## Exercise
Write out the full listing again. Make no alterations.

## Data for analysis
———

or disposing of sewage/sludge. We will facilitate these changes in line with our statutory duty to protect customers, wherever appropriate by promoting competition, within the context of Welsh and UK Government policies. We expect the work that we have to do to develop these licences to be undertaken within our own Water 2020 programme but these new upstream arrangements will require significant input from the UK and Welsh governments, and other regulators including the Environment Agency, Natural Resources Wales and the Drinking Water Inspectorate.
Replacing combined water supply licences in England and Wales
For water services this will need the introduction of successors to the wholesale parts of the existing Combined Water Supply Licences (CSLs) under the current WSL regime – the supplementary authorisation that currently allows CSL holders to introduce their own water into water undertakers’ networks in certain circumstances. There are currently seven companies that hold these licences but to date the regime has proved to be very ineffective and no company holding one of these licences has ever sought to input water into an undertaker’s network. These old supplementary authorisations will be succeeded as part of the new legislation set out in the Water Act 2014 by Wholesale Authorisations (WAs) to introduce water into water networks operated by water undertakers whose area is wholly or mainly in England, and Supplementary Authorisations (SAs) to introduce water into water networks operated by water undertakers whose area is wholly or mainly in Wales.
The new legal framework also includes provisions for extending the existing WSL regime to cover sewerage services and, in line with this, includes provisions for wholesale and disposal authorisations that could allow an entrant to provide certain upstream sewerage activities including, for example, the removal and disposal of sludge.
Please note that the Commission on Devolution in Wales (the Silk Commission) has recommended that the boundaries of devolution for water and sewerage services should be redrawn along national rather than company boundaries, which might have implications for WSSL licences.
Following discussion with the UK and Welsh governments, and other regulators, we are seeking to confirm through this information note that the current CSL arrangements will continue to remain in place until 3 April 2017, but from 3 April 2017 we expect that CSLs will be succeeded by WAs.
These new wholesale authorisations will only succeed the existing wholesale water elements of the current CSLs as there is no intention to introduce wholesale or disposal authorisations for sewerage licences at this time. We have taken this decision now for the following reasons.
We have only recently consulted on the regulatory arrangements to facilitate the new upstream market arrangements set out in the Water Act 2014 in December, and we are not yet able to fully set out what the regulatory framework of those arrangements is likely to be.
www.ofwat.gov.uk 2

———

## Response for this exercise
or disposing of sewage/sludge. We will facilitate these changes in line with our statutory duty to protect customers, wherever appropriate by promoting competition, within the context of Welsh and UK Government policies. We expect the work that we have to do to develop these licences to be undertaken within our own Water 2020 programme but these new upstream arrangements will require significant input from the UK and Welsh governments, and other regulators including the Environment Agency, Natural Resources Wales and the Drinking Water Inspectorate.
Replacing combined water supply licences in England and Wales
For water services this will need the introduction of successors to the wholesale parts of the existing Combined Water Supply Licences (CSLs) under the current WSL regime – the supplementary authorisation that currently allows CSL holders to introduce their own water into water undertakers’ networks in certain circumstances. There are currently seven companies that hold these licences but to date the regime has proved to be very ineffective and no company holding one of these licences has ever sought to input water into an undertaker’s network. These old supplementary authorisations will be succeeded as part of the new legislation set out in the Water Act 2014 by Wholesale Authorisations (WAs) to introduce water into water networks operated by water undertakers whose area is wholly or mainly in England, and Supplementary Authorisations (SAs) to introduce water into water networks operated by water undertakers whose area is wholly or mainly in Wales.
The new legal framework also includes provisions for extending the existing WSL regime to cover sewerage services and, in line with this, includes provisions for wholesale and disposal authorisations that could allow an entrant to provide certain upstream sewerage activities including, for example, the removal and disposal of sludge.
Please note that the Commission on Devolution in Wales (the Silk Commission) has recommended that the boundaries of devolution for water and sewerage services should be redrawn along national rather than company boundaries, which might have implications for WSSL licences.
Following discussion with the UK and Welsh governments, and other regulators, we are seeking to confirm through this information note that the current CSL arrangements will continue to remain in place until 3 April 2017, but from 3 April 2017 we expect that CSLs will be succeeded by WAs.
These new wholesale authorisations will only succeed the existing wholesale water elements of the current CSLs as there is no intention to introduce wholesale or disposal authorisations for sewerage licences at this time. We have taken this decision now for the following reasons.
We have only recently consulted on the regulatory arrangements to facilitate the new upstream market arrangements set out in the Water Act 2014 in December, and we are not yet able to fully set out what the regulatory framework of those arrangements is likely to be.
www.ofwat.gov.uk 2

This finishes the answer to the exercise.